Dem Geheimnis der Gallensteine auf der Spur - Rätsel lüfteten jetzt Erlanger Forscher
Der Wolf im Grimmschen Märchen „Rotkäppchen“ kann ein Lied davon singen, wie schmerzhaft Steine im Bauch sind. Doch während der Bösewicht diese Last in den Bauch gelegt bekam, bildet der menschliche Körper Gallensteine sogar selbst Obwohl Gallensteine zu den zehn häufigsten Gründen für einen Krankenhausaufenthalt gehören, war bisher nicht bekannt, wie die kleinen Kristalle überhaupt entstehen. Das Geheimnis wurde nun von einem Forschungsteam der Medizinischen Klinik 1 – Gastroenterologie, Pneumologie und Endokrinologie (Direktor: Prof. Dr. Markus F. Neurath) und der Medizinischen Klinik 3 – Rheumatologie und Immunologie (Direktor: Prof.

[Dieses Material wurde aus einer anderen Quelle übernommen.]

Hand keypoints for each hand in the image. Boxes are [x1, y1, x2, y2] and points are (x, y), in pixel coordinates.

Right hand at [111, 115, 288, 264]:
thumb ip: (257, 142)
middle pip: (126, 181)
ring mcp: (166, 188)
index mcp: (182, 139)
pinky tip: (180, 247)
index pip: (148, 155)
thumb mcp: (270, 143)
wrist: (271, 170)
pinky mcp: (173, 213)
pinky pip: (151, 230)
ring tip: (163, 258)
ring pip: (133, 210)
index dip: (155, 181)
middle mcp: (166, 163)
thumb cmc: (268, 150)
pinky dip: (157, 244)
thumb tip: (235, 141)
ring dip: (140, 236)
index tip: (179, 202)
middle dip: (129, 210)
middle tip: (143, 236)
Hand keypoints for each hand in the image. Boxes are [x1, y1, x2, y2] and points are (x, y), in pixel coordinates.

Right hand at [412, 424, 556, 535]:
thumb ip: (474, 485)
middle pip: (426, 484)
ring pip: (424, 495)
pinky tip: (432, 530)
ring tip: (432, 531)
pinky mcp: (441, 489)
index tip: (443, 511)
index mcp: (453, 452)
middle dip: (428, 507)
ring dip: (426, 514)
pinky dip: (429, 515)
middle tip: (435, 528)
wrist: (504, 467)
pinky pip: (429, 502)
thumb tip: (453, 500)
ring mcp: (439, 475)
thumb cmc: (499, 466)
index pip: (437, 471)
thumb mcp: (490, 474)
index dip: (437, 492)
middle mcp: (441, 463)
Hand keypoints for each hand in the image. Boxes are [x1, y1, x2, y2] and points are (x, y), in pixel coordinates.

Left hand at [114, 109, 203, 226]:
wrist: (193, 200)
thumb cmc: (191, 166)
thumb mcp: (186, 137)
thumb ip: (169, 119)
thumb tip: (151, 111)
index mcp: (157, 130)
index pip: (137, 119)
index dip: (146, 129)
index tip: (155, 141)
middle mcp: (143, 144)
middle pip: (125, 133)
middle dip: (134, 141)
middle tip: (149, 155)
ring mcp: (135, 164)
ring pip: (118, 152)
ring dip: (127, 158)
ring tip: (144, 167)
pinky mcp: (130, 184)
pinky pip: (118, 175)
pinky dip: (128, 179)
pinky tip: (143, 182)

Dr. med. univ. Georg Schett) des Universitätsklinikums Erlangen gelüftet. Die Erkenntnisse wurden in der Fachzeitschrift Immunity veröffentlicht*.

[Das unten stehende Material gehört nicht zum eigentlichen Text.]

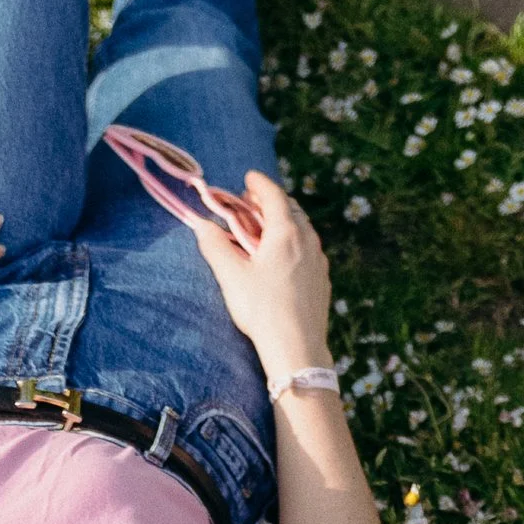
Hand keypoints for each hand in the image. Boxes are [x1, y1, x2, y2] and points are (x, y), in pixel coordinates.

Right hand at [184, 169, 332, 383]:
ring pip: (302, 228)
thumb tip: (201, 225)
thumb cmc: (262, 309)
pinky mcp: (322, 279)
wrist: (297, 346)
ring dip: (283, 221)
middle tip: (251, 203)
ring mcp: (318, 260)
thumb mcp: (231, 276)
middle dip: (270, 200)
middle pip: (291, 208)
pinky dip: (294, 241)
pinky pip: (308, 249)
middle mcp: (307, 240)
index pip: (274, 195)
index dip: (259, 183)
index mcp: (286, 232)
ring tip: (265, 228)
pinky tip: (282, 257)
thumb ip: (215, 246)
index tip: (248, 177)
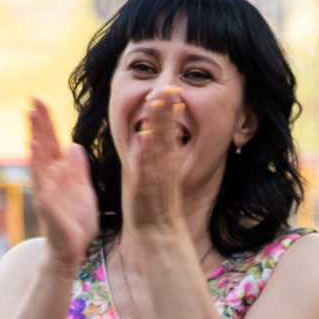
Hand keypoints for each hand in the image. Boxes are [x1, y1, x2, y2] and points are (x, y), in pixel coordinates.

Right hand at [26, 98, 97, 269]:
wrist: (72, 250)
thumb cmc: (77, 221)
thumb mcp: (83, 190)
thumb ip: (78, 169)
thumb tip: (73, 146)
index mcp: (60, 173)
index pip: (52, 142)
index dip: (47, 122)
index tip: (41, 101)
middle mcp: (49, 178)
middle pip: (42, 146)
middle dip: (37, 124)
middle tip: (31, 101)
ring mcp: (46, 191)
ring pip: (38, 162)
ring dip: (35, 142)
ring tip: (30, 122)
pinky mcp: (47, 205)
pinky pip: (42, 184)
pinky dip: (38, 169)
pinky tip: (36, 153)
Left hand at [121, 87, 192, 237]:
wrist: (158, 232)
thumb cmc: (155, 204)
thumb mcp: (157, 175)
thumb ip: (154, 156)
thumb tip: (149, 136)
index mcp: (167, 161)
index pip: (170, 130)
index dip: (169, 110)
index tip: (171, 89)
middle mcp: (166, 165)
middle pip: (169, 132)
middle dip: (168, 110)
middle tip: (170, 87)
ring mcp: (158, 175)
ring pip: (160, 145)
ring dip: (160, 125)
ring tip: (159, 104)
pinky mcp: (147, 186)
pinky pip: (148, 166)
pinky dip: (148, 152)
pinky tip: (147, 137)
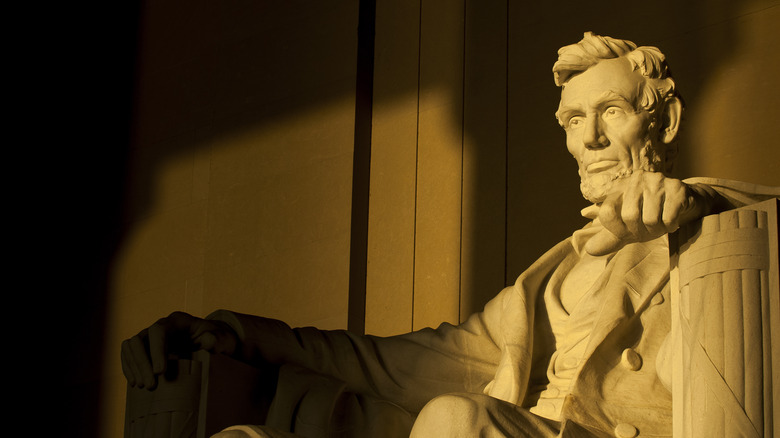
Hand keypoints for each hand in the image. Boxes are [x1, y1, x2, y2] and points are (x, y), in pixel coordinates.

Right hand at [121, 311, 237, 389]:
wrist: (214, 342)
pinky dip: (129, 368)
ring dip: (134, 366)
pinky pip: (129, 354)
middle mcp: (161, 326)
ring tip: (143, 386)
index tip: (160, 372)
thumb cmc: (219, 339)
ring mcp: (151, 337)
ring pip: (131, 346)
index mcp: (178, 321)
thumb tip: (207, 341)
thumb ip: (217, 340)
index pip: (159, 331)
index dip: (156, 350)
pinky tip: (135, 383)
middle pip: (140, 339)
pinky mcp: (146, 348)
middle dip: (142, 363)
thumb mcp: (224, 339)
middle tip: (151, 385)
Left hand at [583, 171, 714, 255]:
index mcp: (620, 188)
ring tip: (661, 222)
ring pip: (650, 219)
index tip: (628, 231)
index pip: (606, 213)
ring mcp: (657, 181)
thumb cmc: (651, 216)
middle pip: (629, 216)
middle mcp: (636, 180)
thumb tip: (589, 250)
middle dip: (640, 230)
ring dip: (657, 228)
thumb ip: (609, 238)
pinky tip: (672, 220)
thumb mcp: (628, 229)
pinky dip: (671, 225)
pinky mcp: (677, 188)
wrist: (684, 205)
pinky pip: (668, 217)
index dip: (617, 229)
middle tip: (649, 228)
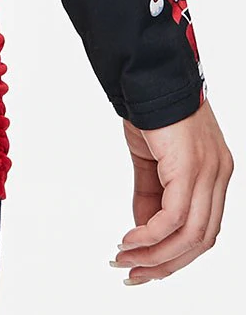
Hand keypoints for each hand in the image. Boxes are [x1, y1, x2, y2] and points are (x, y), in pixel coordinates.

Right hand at [113, 102, 232, 283]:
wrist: (145, 72)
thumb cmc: (148, 107)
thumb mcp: (151, 159)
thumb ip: (149, 195)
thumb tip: (142, 231)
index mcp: (215, 174)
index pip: (203, 229)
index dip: (176, 254)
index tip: (145, 266)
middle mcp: (219, 176)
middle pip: (201, 240)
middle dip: (165, 263)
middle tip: (133, 273)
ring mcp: (209, 173)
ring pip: (190, 235)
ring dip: (155, 254)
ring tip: (125, 259)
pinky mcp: (191, 168)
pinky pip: (174, 217)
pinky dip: (151, 234)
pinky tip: (130, 238)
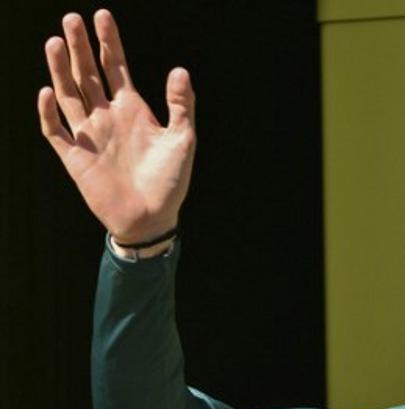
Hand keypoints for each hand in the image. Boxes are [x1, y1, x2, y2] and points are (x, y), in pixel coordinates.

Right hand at [37, 10, 195, 242]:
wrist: (152, 220)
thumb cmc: (170, 182)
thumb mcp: (183, 140)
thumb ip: (181, 106)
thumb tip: (180, 70)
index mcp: (132, 109)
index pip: (115, 67)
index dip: (108, 41)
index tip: (101, 15)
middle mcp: (106, 116)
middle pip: (88, 73)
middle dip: (80, 46)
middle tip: (71, 18)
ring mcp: (88, 134)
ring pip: (69, 94)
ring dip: (61, 69)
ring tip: (55, 42)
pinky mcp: (74, 156)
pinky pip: (55, 130)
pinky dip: (49, 112)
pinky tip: (49, 92)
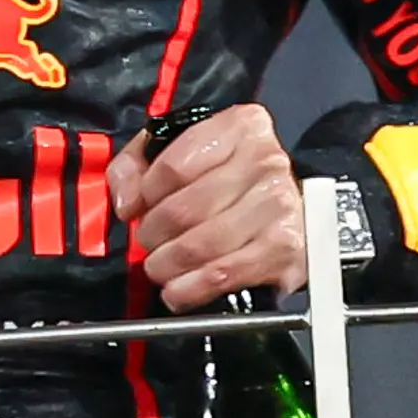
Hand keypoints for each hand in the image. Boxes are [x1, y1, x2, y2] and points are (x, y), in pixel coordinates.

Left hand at [113, 107, 308, 308]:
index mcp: (241, 127)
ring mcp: (279, 206)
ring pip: (202, 245)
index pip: (174, 165)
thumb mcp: (179, 149)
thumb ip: (137, 163)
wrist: (292, 205)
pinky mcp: (284, 249)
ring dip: (168, 264)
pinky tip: (178, 290)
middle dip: (154, 234)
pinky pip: (224, 274)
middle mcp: (266, 162)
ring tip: (160, 267)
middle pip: (185, 209)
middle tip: (149, 242)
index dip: (145, 193)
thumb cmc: (230, 178)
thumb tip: (125, 202)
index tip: (138, 207)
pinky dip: (192, 289)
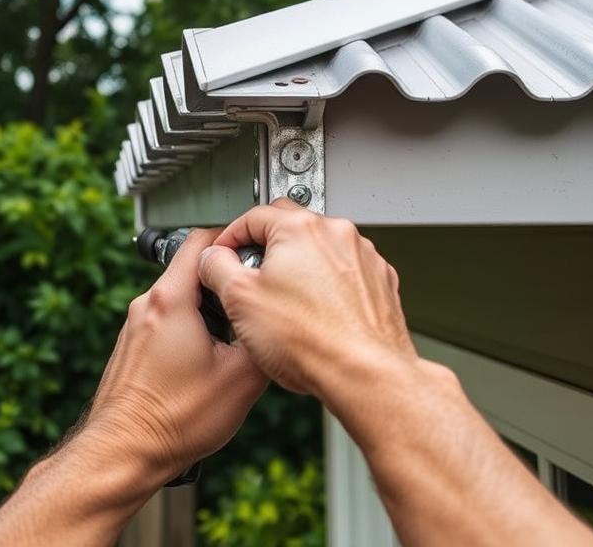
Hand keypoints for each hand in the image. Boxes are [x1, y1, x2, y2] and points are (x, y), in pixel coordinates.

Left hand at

Dabei ging das Team um Dr. Luis Munoz, Sebastian Böltz und Prof. Dr. Martin Herrmann der Medizin 3 – das auch im Sonderforschungsbereich 1181 sowie im Deutschen Zentrum Immuntherapie (DZI) zusammenarbeitet – einen unkonventionellen Weg, der sie in Museen, Schlachthöfe und Operationssäle führte. Unterstützt wurden sie von Dr. Moritz Leppkes und Prof. Dr. Markus F. Neurath der Medizin 1. Das Forscherteam untersuchte menschliche Steine aus der Museumssammlung der Charité in Berlin, Gallenflüssigkeit von Schweinen vom Schlachthof sowie Steine und Gallenflüssigkeit von Patienten, die sich operativen Eingriffen des Bauchraumes unterzogen haben. In der eingehenden Untersuchung dieses Materials mit modernsten Methoden konnten die Wissenschaftler eine sehr überraschende Entdeckung machen: Alle Gallensteine sind übersäht von Spuren einer speziellen Form der weißen Blutkörperchen – den neutrophilen Granulozyten. Diese Zellen gelten als erste Abwehrfront des Körpers und schlagen nicht nur auf Bakterien und anderen Keime an, sondern erkennen auch Kristalle als Gefahr. Beim Versuch diese aufzunehmen, sterben sie und stülpen ihre Erbsubstanz wie ein Netz über die Kristalle. Diese Netze – englisch: NETs für neutrophil extracellular traps – winden sich um die Kristalle, verklumpen diese und lassen so Steine entstehen, die manchmal erstaunliche Ausmaße annehmen können.
„Wir beobachteten, dass die freigesetzten Netze in der bereits klebrigen Gallenflüssigkeit, Kalzium- und Cholesterinkristalle verklumpen und so Gallensteine geformt werden. Wird die Bildung von Netzen pharmakologisch gehemmt, kann die Gallensteinbildung stark verringert oder sogar aufgehoben werden“ sagt Dr. Munoz. Durch diese Entdeckung ergeben sich neue bisher ungeahnte Möglichkeiten der Behandlung von Gallensteinen. Interessant könnte ein einfacher pharmakologischer Ansatzpunkt sein: die Verwendung von Metoprolol, eines sogenannten Beta-Blockers, der bereits seit vielen Jahren erfolgreich zur Behandlung von Bluthochdruck eingesetzt wird. Metoprolol hindert neutrophile Granulozyten daran, aus der Blutbahn in das Gewebe zu gelangen und reduziert damit die Kapazität, Netze und damit Gallensteine zu bilden. Des Weiteren sind bereits spezifische Hemmer der Netzbildung von neutrophilen Granulozyten bekannt, sogenannte PAD-Hemmer, die sehr effizient die Bildung von experimentell-induzierten Gallensteinen hemmen und damit die Bedeutung des Immunsystems bei der Bildung dieser Strukturen beweisen konnten. Das Forscherteam weist zudem darauf hin, dass dieser Prozess nicht nur bei Gallensteinen von zentraler Bedeutung ist, sondern auch bei anderen Steinleiden, wie Nieren- oder Speicheldrüsensteinen entscheidend sein dürfte.